神戸平野・平清盛の足跡

仁安2年(1167)に太政大臣を辞した平清盛公は出家し、10年以上平野に住みました。
その間に大輪田泊の修築、経ヶ島の築造、 対宋貿易などの大事業を行いました。

元永元年(1118)伊勢平氏の棟梁・平忠盛の嫡子として生まれる。
大治4年(1129)12歳で従五位下に任じられる。
長承元年(1132)15歳のとき、父忠盛が武士として初めて昇殿を許される。
久安2年(1146)安芸守となり、瀬戸内の制海権を得る。
保元元年(1156)39歳のとき、保元の乱が起こる。播磨守となる。
平治元年(1159)42歳のとき、平治の乱が起こる。源義朝を倒す。
仁安2年(1167)50歳で、太政大臣に任じられるが、3か月で辞任
仁安3年(1168)病に倒れ出家。浄海入道と名乗る。家督を重盛に譲る。
仁安4年(1169)神戸・福原に「雪見の御所」と呼ばれる別荘を造営。移り住む。
嘉応2年(1170)後白河法皇を福原に迎え、中国・宋人と面会させる。
承安2年(1172)〜安元元年(1175)大輪田泊の修築
治承4年(1180)以仁王の乱を鎮圧。福原に遷都。6ヶ月で京にもどる。
治承5年(1181)熱病で死去

平清盛が福原に住んでいたとき、エネルギッシュに大輪田泊の事業に邁進していたようです。

荒田八幡神社

荒田八幡神社が御鎮座されている土地は高台になっていて、平清盛の弟・池大納言平頼盛の山荘であり、福原遷都の際には安徳天皇の行在所となりました。

荒田八幡神社
福原遷都800年記念と安徳天皇行在所の碑
社殿

清盛像

有馬道を歩いていくと清盛公の像があります。
一つは浄海入道と呼ばれた出家後の姿。もう一つは平治の乱で活躍したことの若い姿でしょうか。清盛といえば浄海入道のイメージを持っていたのですが、保元の乱、平治の乱と戦いに勝ってきた武将でもありますね。

祇園遺跡

「塞神」の碑、「塞神の松跡」の碑という碑が建っています。
「塞神」の碑は、奥平野村を東西に通る古代からの道「古道街道」を通る旅人らの安全を守ってくれる神様(道祖神)の碑です。

塞神」の碑

平安時代末期の貴族の庭園にあった考えられる池の跡が見つかっています。宋から輸入された陶磁器、大量の土器も出土しています。平家の屋敷跡ではないでしょうか。

祇園神社

素戔嗚命(すさのおのみこと)、櫛稲田姫命(くしいなだひめのみこと)をご祭神とする祇園神社。
貞観11年(869)、京都に疫病が流行したとき、このたたりを鎮めるため姫路の廣峯神社から御神霊を京都へお遷しになるとき、神輿がこの地で一泊したのが神社の起源という古い神社です。

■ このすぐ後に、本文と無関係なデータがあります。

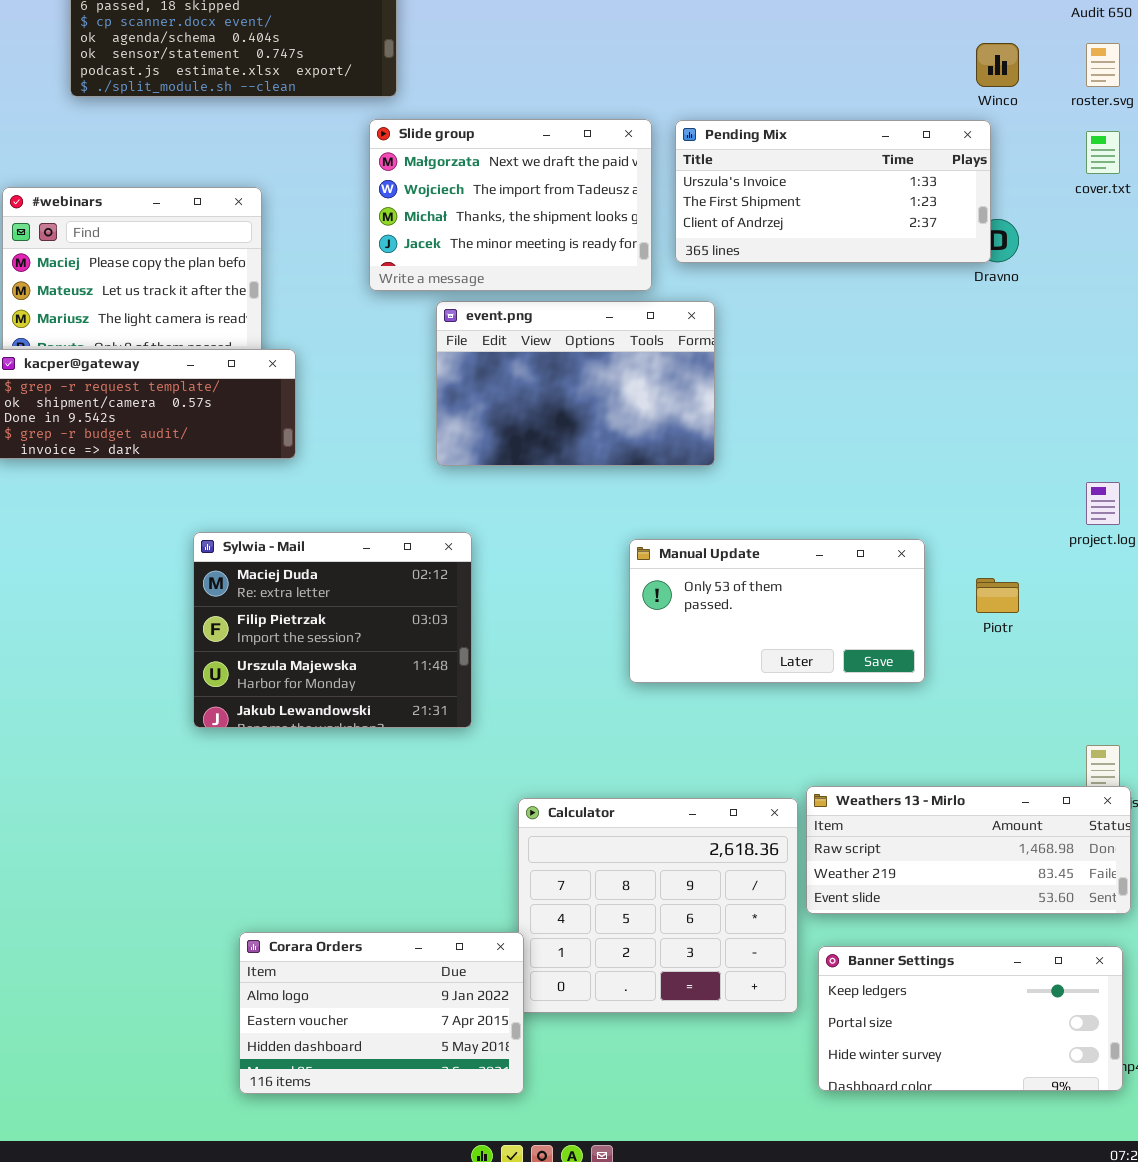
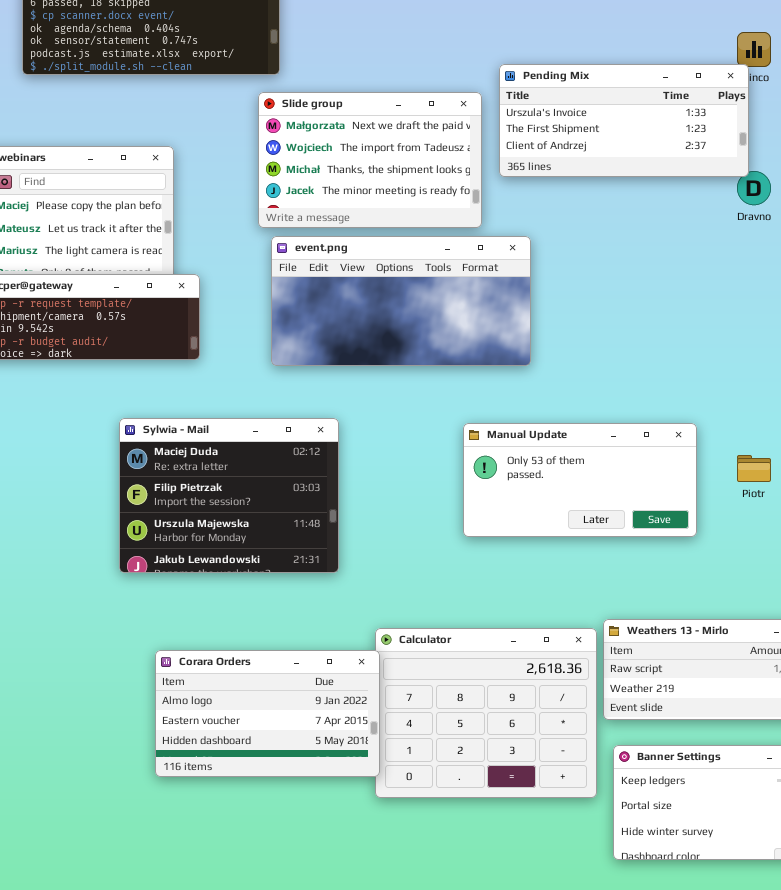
Pending Mix: [675,120,991,263] -> [499,64,749,177], moved
event.png: [436,301,715,466] -> [271,236,531,366], resized
Corara Orders: [239,932,524,1094] -> [155,650,380,777], moved

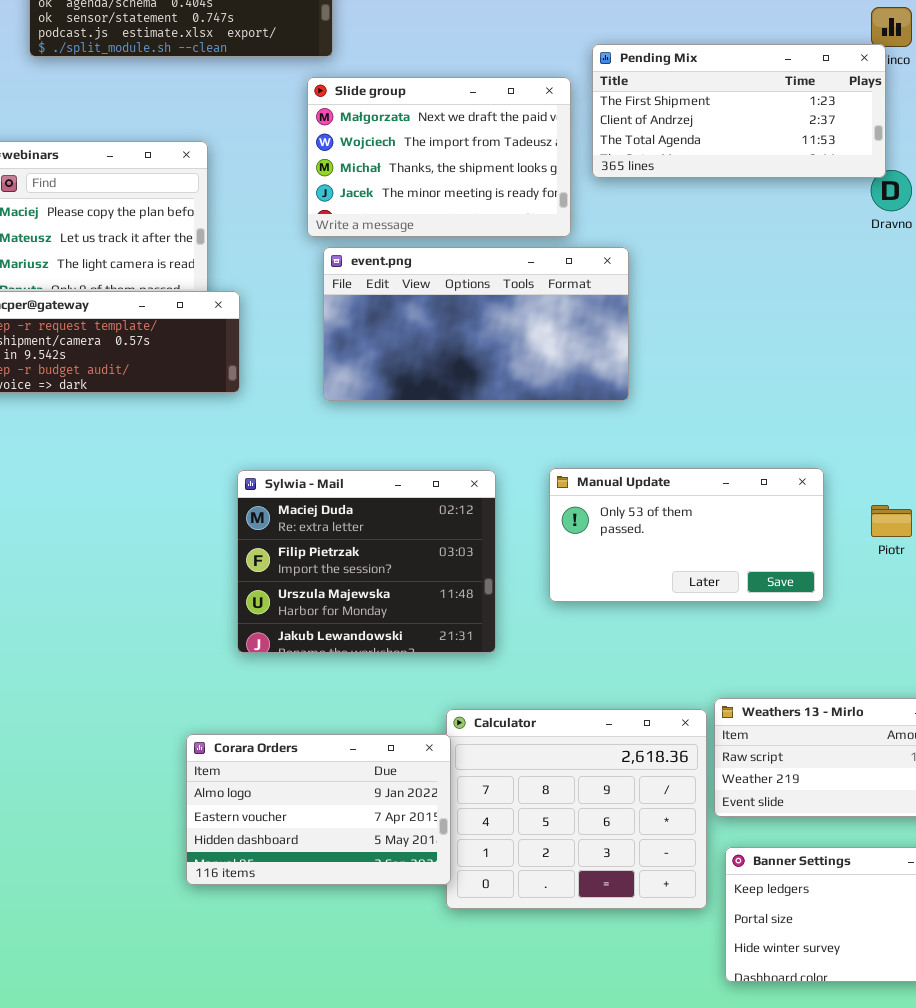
Pending Mix: [499,64,749,177] -> [592,44,886,178], scrolled down 1 row
Sylwia - Mail: [119,418,339,573] -> [237,470,496,653], moved

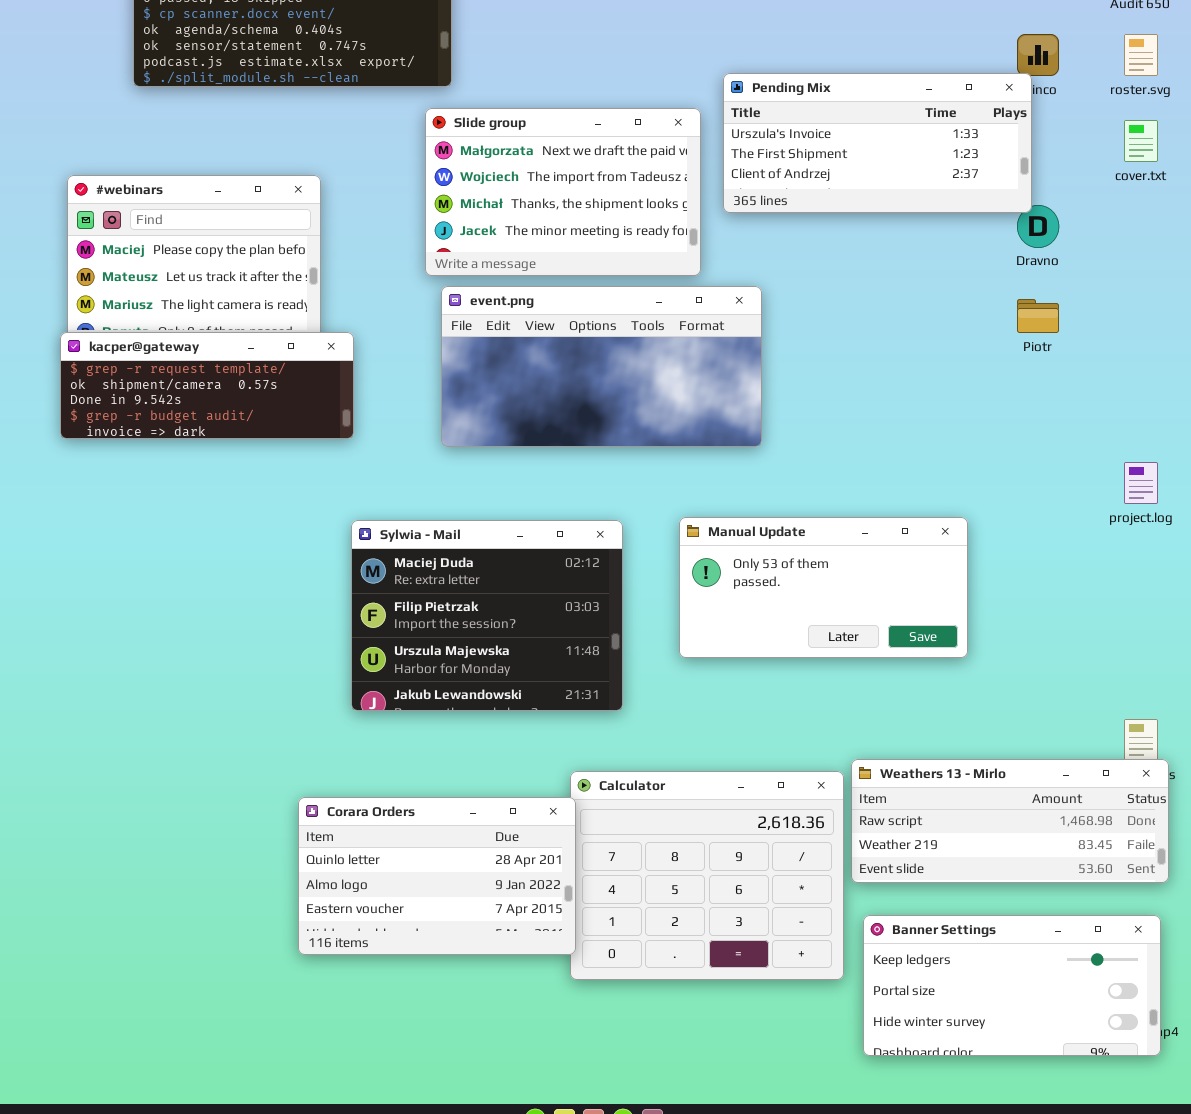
Pending Mix: [592,44,886,178] -> [723,73,1032,213], scrolled up 1 row
Piotr: [871,505,912,537] -> [1017,299,1059,333], moved
Corara Orders: [186,734,451,885] -> [298,797,576,955], scrolled up 1 row

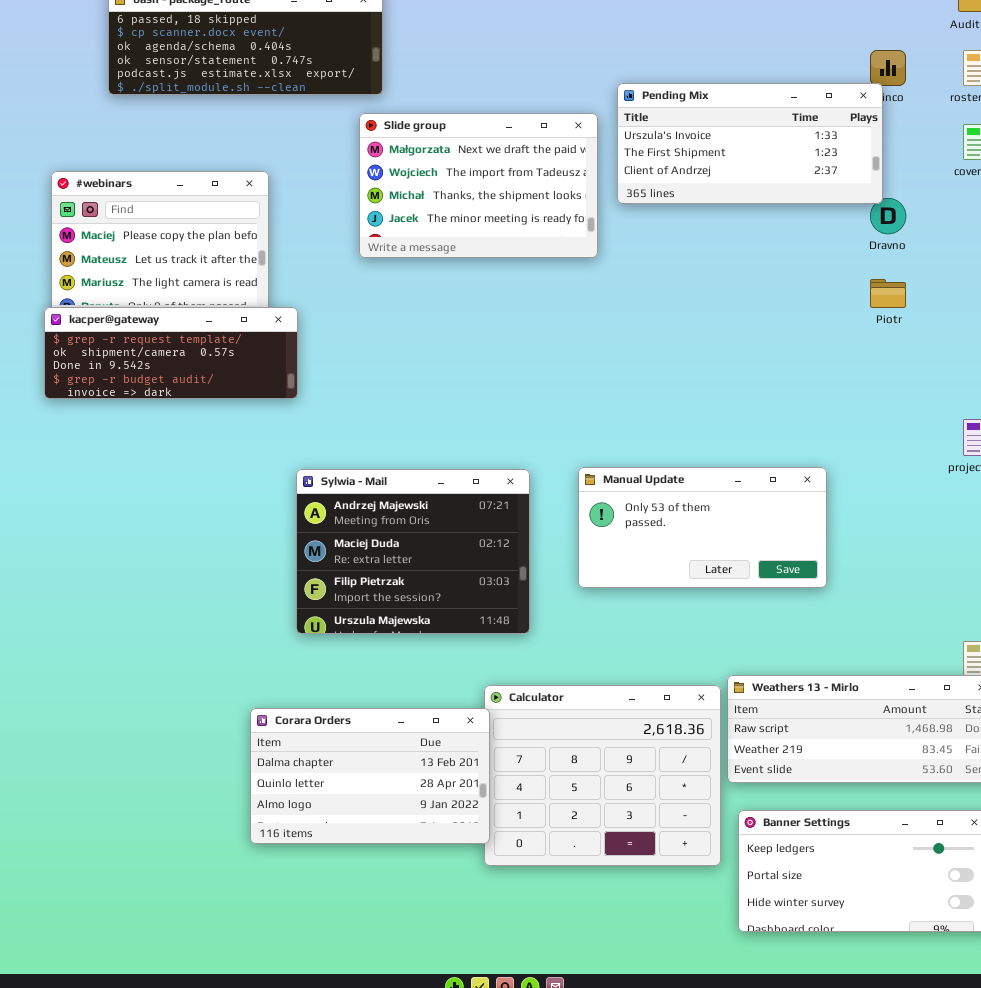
event.png: [441,286,762,447] -> none, closed
Sylwia - Mail: [351,520,623,711] -> [296,469,530,634], scrolled up 1 row
Corara Orders: [298,797,576,955] -> [250,708,490,844], scrolled up 1 row

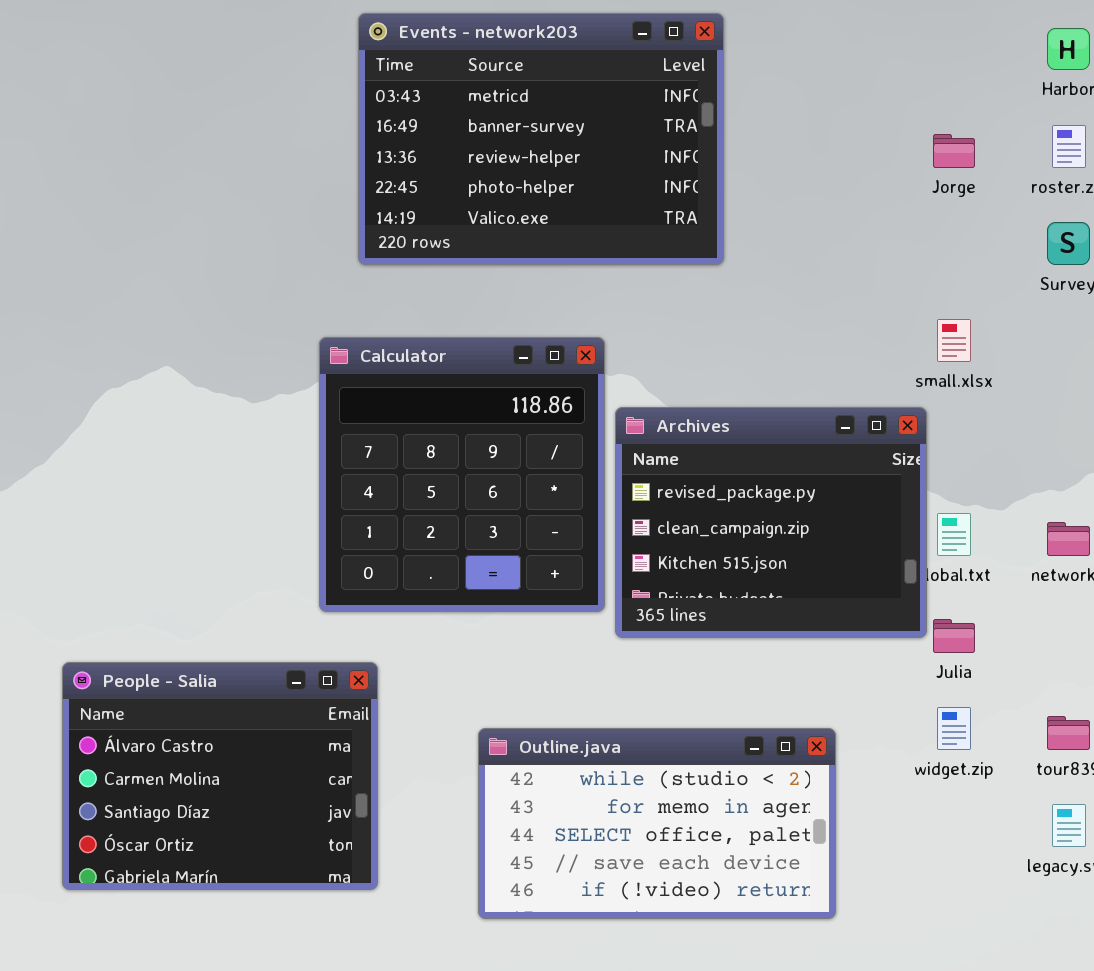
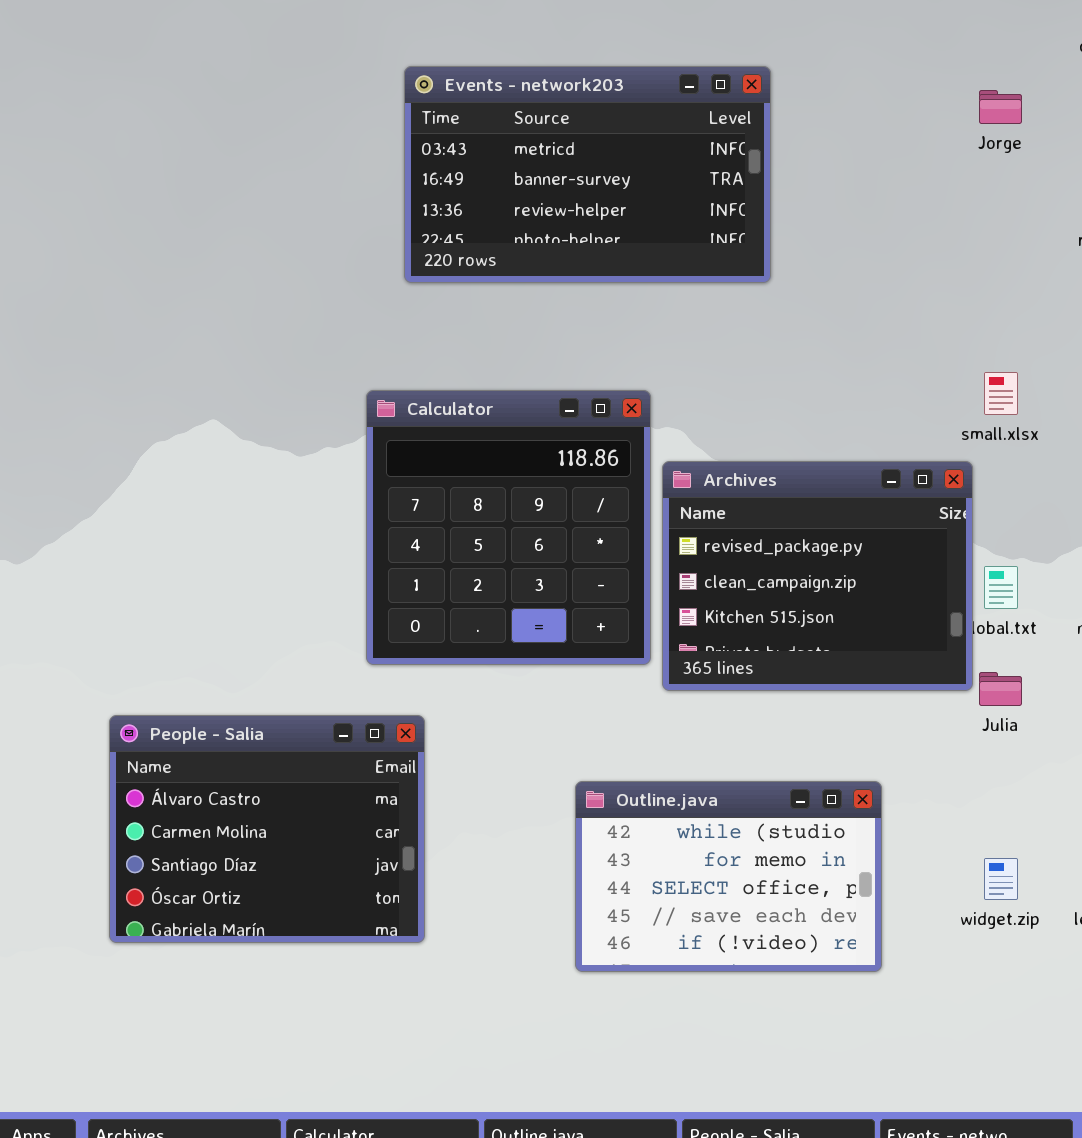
Events - network203: [358,13,724,265] -> [404,66,771,283], resized
Jorge: [933,134,975,168] -> [979,90,1022,124], moved
widget.zip: [937,707,971,750] -> [984,858,1018,900], moved
Outline.java: [478,728,836,919] -> [575,781,882,972], resized

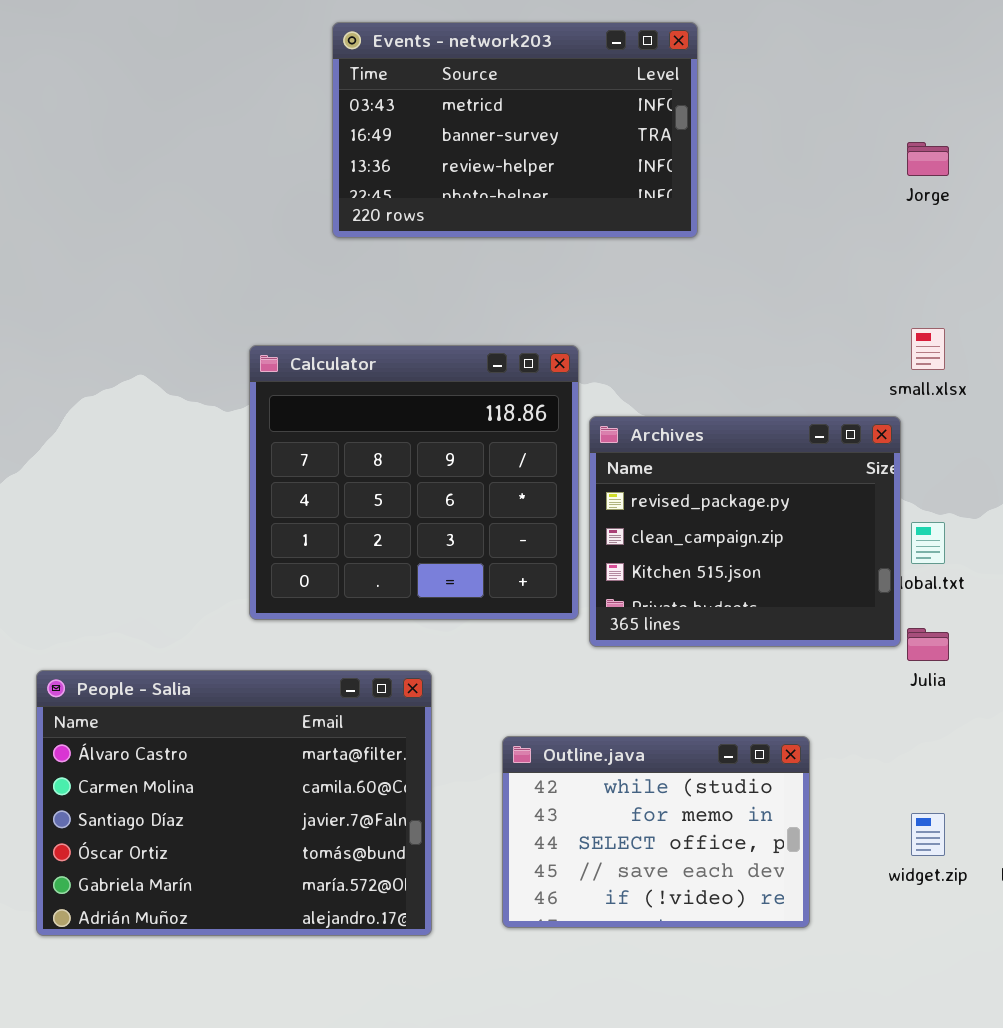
Jorge: [979,90,1022,124] -> [907,142,949,176], moved
Calculator: [366,390,651,665] -> [249,345,579,620], resized
People - Salia: [109,715,425,943] -> [36,670,432,936], resized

清盛公は祇園神社の裏山にあったとされる潮音山上迦寺で、海の響きを聞きながら、その計画を練ったということです。
今はビルしか見えませんが、昔は海が見えたのでしょう。

祇園神社から見る

湊山温泉

祇園神社からすぐのところに湊山温泉があります。源泉かけ流しの天然温泉です。
「山槐記」という日記を残した中山忠親が、清盛邸から湯屋に行ったということを書いています。その湯屋は湊山温泉だったかもしれません。
この温泉に清盛公も来られていたでしょう。

雪見御所

清盛公の邸宅・雪見御所は湊山小学校あたりにあったと考えられています。
雪見御所の北には福原遷都の際の皇居、近くに清盛の息子、宗盛の屋敷があり、このあたり一帯に平家の大邸宅が並んでいたようです。

雪見御所跡の碑

今、神戸の中心地は三宮ですが、福原京が置かれた頃、大輪田泊や福原荘を見晴らすことができる平野が福原京の中心地だったそうです。
ここを清盛公など平家の公達がこのあたりを行き来していたのでしょう。